In any case, it is quite astonishing that the NY Times has continued to refuse to address the conflicted issues of Bornstein’s and Rosenberg’s columns, given how they so quickly made David Brooks resign his position at the Aspen Institute. Indeed, their own published ethical standards say the following:
"… it is essential that we preserve a professional detachment, free of any whiff of bias. …Staff members may not accept gifts, tickets, discounts, reimbursements or other inducements from any individuals or organizations covered by The Times or likely to be covered by The Times. …staff members may not accept employment or compensation of any sort from individuals or organizations who figure or are likely to figure in coverage they provide, edit, package or supervise….”
Solutions Journalism also needs to adhere to its own principles –especially as it is engaged in “training” reporters throughout the country in how to write about social and educational policies in a credible and objective fashion. As I pointed out in 2016, the following claim is posted on their website:
The Solutions Journalism Network is a
nonpartisan organization committed to transparency and editorial independence.

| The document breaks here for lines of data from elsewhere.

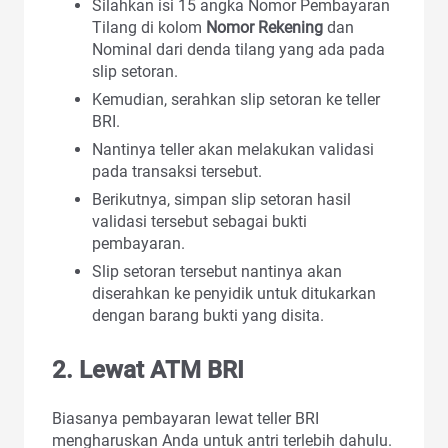
Silahkan isi 15 angka Nomor Pembayaran
Tilang di kolom
Nomor Rekening
dan
Nominal dari denda tilang yang ada pada
slip setoran.
Kemudian, serahkan slip setoran ke teller
BRI.
Nantinya teller akan melakukan validasi
pada transaksi tersebut.
Berikutnya, simpan slip setoran hasil
validasi tersebut sebagai bukti
pembayaran.
Slip setoran tersebut nantinya akan
diserahkan ke penyidik untuk ditukarkan
dengan barang bukti yang disita.
2. Lewat ATM BRI
Biasanya pembayaran lewat teller BRI
mengharuskan Anda untuk antri terlebih dahulu.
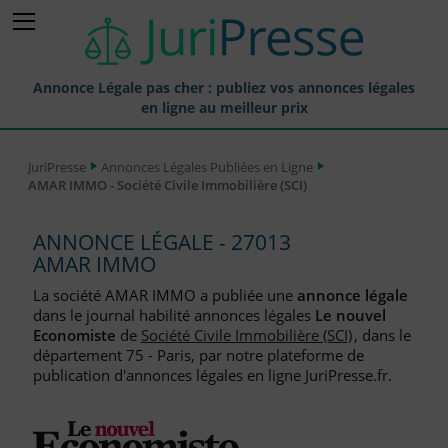
Annonce Légale pas cher : publiez vos annonces légales
en ligne au meilleur prix
Publier une Annonce légale
JuriPresse
Annonces Légales Publiées en Ligne
AMAR IMMO - Société Civile Immobilière (SCI)
Annonces Légales Publiées
Tarif et Prix d'une Annonce Légale
ANNONCE LÉGALE - 27013
AMAR IMMO
Journaux Habilités (JAL) Annonces Légales
La société AMAR IMMO a publiée une
annonce légale
Départements pour la Publication d'Annonces Légales
dans le journal habilité annonces légales
Le nouvel
Economiste
de
Société Civile Immobilière (SCI)
, dans le
Liste des Greffes
département 75 - Paris, par notre plateforme de
publication d'annonces légales en ligne JuriPresse.fr.
Liste des CCI
Le Blog pour les Entreprises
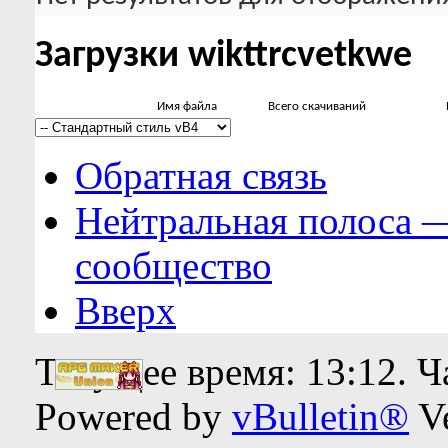
Загрузки wikttrcvetkwe
Имя файла
Всего скачиваний
Обратная связь
Нейтральная полоса 
сообщество
Вверх
Текущее время:
13:12
. 
Powered by
vBulletin®
Ve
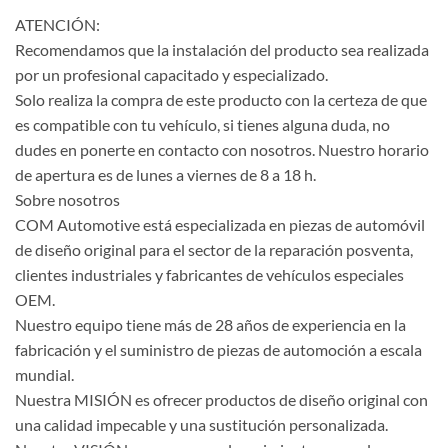
ATENCIÓN:
Recomendamos que la instalación del producto sea realizada
por un profesional capacitado y especializado.
Solo realiza la compra de este producto con la certeza de que
es compatible con tu vehículo, si tienes alguna duda, no
dudes en ponerte en contacto con nosotros. Nuestro horario
de apertura es de lunes a viernes de 8 a 18 h.
Sobre nosotros
COM Automotive está especializada en piezas de automóvil
de diseño original para el sector de la reparación posventa,
clientes industriales y fabricantes de vehículos especiales
OEM.
Nuestro equipo tiene más de 28 años de experiencia en la
fabricación y el suministro de piezas de automoción a escala
mundial.
Nuestra MISIÓN es ofrecer productos de diseño original con
una calidad impecable y una sustitución personalizada.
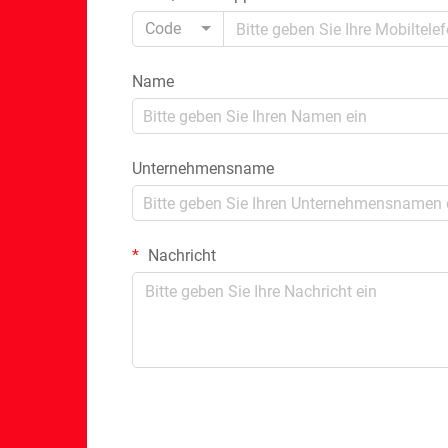
Code
Name
Unternehmensname
Nachricht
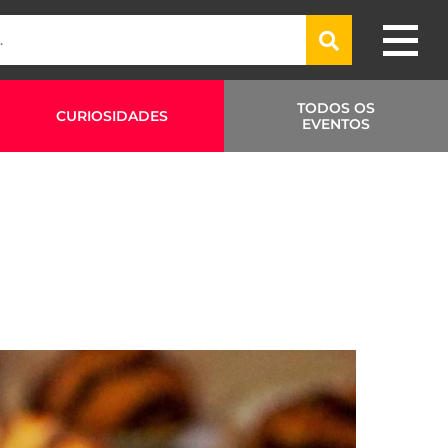
TODOS OS
CURIOSIDADES
EVENTOS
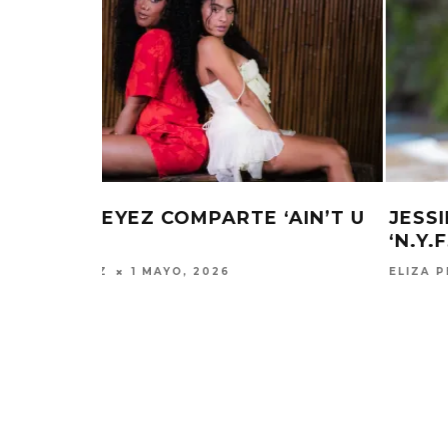
AIN’T U
JESSIE REYEZ LANZA EL SINGLE
‘N.Y.F.F’
ELIZA PÉREZ
21 ABRIL, 2026
EDGAR BAJO EL AGUA ABRE
GHOST 
UN NUEVO CAPÍTULO CON
GLOBA
‘CAMPO, PUERTA’
CONCIERTO 
CON FUNCI
6 AGOSTO, 2026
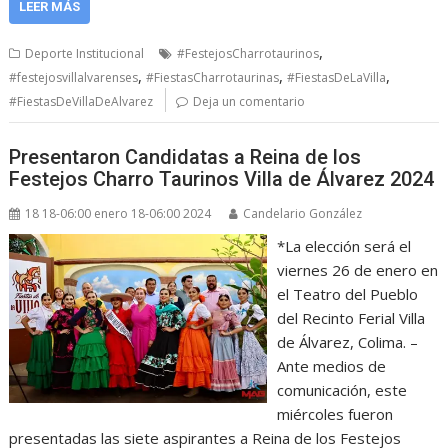
LEER MÁS
,
Deporte Institucional
#FestejosCharrotaurinos
,
,
,
#festejosvillalvarenses
#FiestasCharrotaurinas
#FiestasDeLaVilla
#FiestasDeVillaDeAlvarez
Deja un comentario
Presentaron Candidatas a Reina de los
Festejos Charro Taurinos Villa de Álvarez 2024
18 18-06:00 enero 18-06:00 2024
Candelario González
*La elección será el
viernes 26 de enero en
el Teatro del Pueblo
del Recinto Ferial Villa
de Álvarez, Colima. –
Ante medios de
comunicación, este
miércoles fueron
presentadas las siete aspirantes a Reina de los Festejos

We do not support or advocate for any particular idea, model, organization, or
agenda….
We believe that it would be a disservice
to society to exclude critical reporting on social innovations funded by these
sources. On the other hand, it is critically important that such relationships
not conflict with the principles of independent journalism. ..We require that
our grant recipients remain completely transparent about any potential
conflicts of interest that could arise in the context of reporting on an issue
of interest to a Solutions Journalism Network funder.
A separate page on their website, called Ethics code, proclaims: Journalists should… Avoid conflicts of interest, real or perceived. Disclose unavoidable conflicts.
Independent, transparent, unbiased reporting is especially
important in this time of growing skepticism towards the mainstream media and
attacks on reporters as purveying “fake news.” As Lita Tirak, “Knowledge Curator” of Solutions Journalism proclaimed in a recent blog post, “Trust between the public and the news
media is an indispensable part of a healthy democracy”.